Вспоминает Н. И. Коровушкин:

«Едем на КП. [175] Участникам парада сообщают прогноз погоды: малооблачно, средняя дымка, видимость на отдельных участках четыре-шесть километров. Даются последние указания: в эфир может выходить только ведущий, посадка разрешена на две полосы с любых направлений; летаем только мы. «Добро» получено — все по плану.

Машины уже отбуксированы на полосу и расставлены в шахматном порядке. Одеваемся, едем к самолетам. Последние приготовления — и садимся в кабины. Лишних людей — никого, да и откуда: выходной день. Инженеры и техники хлопочут у своих машин. Все идет четко по графику. Проверена связь с ведущим и КП. Сидим и ждем команды: «Группе — запуск». Услышали ее, и каждый по порядку коротко ответил: «Понял».

Первым взлетел ведущий — Г. А. Седов. Через минуту все машины были уже в воздухе, построились на безопасных расстояниях. «Роза, группа в сборе, вышли на первый», — сообщил Г. А. Седов штабу парада. «Все по плану», — ответило Тушино. Мы молчим, и только Владимир Коккинаки в положении замыкающего изредка докладывает на КП о погоде. Вот и последний разворот, снижаемся и выходим на прямую. Топливо, температура газов в норме. Ведущий, увеличивая скорость, уходит вперед, а мы последовательно начинаем отставать. Проскакиваем Истру, видимость ухудшается — мешает солнце, оно как раз в передней полусфере. Сейчас главное не потерять ведущего. Все мелькает, как в калейдоскопе. Впереди очень быстро приближается зеленое поле — Тушинский аэродром, и как-то неожиданно слева открылось пестрое пятно из разноцветных платьев, шляпок и зонтов, но нам не до них. Ведущий прижимается к земле, и я тоже. Секунда! И Седову дают команду: «Горка». Почти тут же мне и Махалину. Плавно переходим в пологий набор высоты и уменьшаем обороты. Все прошли хорошо.

Мы с Владимиром Махалиным садились на одну полосу. МиГи — на другую. У Махалина топливо на пределе, и, когда я уже снижался и выпустил шасси, он крикнул мне что-то вроде «разойдись!». Я отвернул вправо, пропуская его на полосу…»

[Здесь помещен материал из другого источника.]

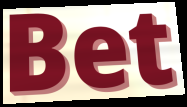
Bet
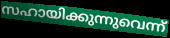
സഹായിക്കുന്നുവെന്ന്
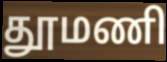
தூமணி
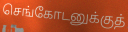
செங்கோடனுக்குத்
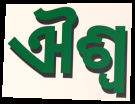
ଐଶ୍ୱ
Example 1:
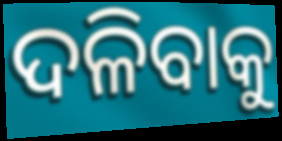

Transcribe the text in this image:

ଦଳିବାକୁ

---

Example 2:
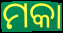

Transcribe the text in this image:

ମକା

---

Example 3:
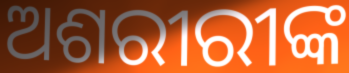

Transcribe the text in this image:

ଅଶରୀରୀଙ୍କ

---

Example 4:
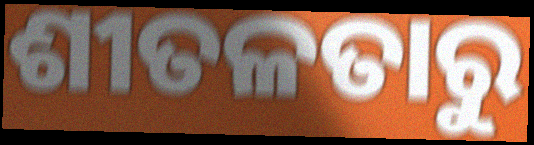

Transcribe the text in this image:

ଶୀତଳତାରୁ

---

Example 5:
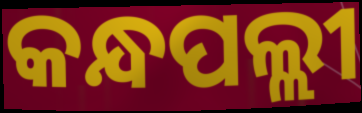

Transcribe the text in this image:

କନ୍ଧପଲ୍ଲୀ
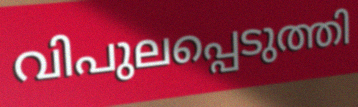
വിപുലപ്പെടുത്തി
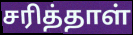
சரித்தாள்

Воздушный парад в Тушине 24 июня 1956 года стал триумфом советской сверхзвуковой авиации. Шесть самолетов [176] новых типов прошли в этот день над полем Тушинского аэродрома. Среди зарубежных гостей много было военных представителей и из социалистических, и из капиталистических стран. В том числе начальник штаба ВВС США генерал Туайнинг.

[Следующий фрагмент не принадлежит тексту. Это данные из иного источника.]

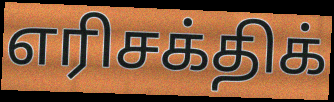
எரிசக்திக்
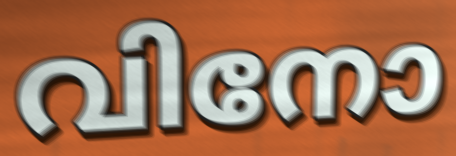
വിനോ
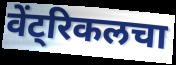
वेंट्रिकलचा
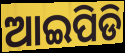
ଆଇପିଡି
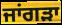
ਜਾਂਗੜਾ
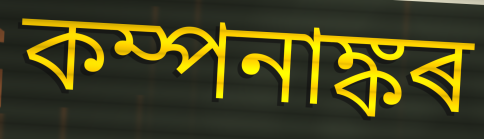
কম্পনাঙ্কৰ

Особенно заинтересовал иностранных специалистов перехватчик Сухого. Глава военной делегации одной из капиталистических стран, указывая на этот самолет, спросил стоящего рядом с ним нашего авиационного специалиста:

— Максимальная скорость у него 1,8 «маха»?

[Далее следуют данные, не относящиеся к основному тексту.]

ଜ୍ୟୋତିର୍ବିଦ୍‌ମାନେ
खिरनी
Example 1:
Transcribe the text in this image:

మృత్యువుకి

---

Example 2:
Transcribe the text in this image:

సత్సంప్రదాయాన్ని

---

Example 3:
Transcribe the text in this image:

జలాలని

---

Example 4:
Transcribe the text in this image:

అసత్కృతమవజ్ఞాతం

— Больше, — услышал он в ответ. — 1,9?

— Нет, он рассчитан на большее.

Генерал посмотрел с сомнением и отошел, не поверив.

Обозреватель американского журнала «Популярная механика» Т. Тэрнер писал в статье «Русский ответ на F-104 "Старфайтер":

«Летчики Советских ВВС проводят испытания современного типа самолета конструкции Сухого. Он принадлежит к тому же классу, что и американский истребитель F-104., Оба эти самолета являются перехватчиками с одинаково высокими скоростью, маневренностью и хорошим вооружением.

Имеющиеся фотографии самолета Сухого обнаруживают рациональное мышление русских конструкторов».

Это признание особенно важно, если вспомнить, что самолету F-104 «Старфайтер» фирмы «Локхид» сопутствовала громкая реклама. Это его называли «самый скоростной, самый высотный, самый маневренный». И действительно, в 1955 году на нем была достигнута скорость, равная двум «махам». Но уже через несколько месяцев такая же скорость была получена на самолетах Сухого, монополия американцев на эпитет «самый» рухнула…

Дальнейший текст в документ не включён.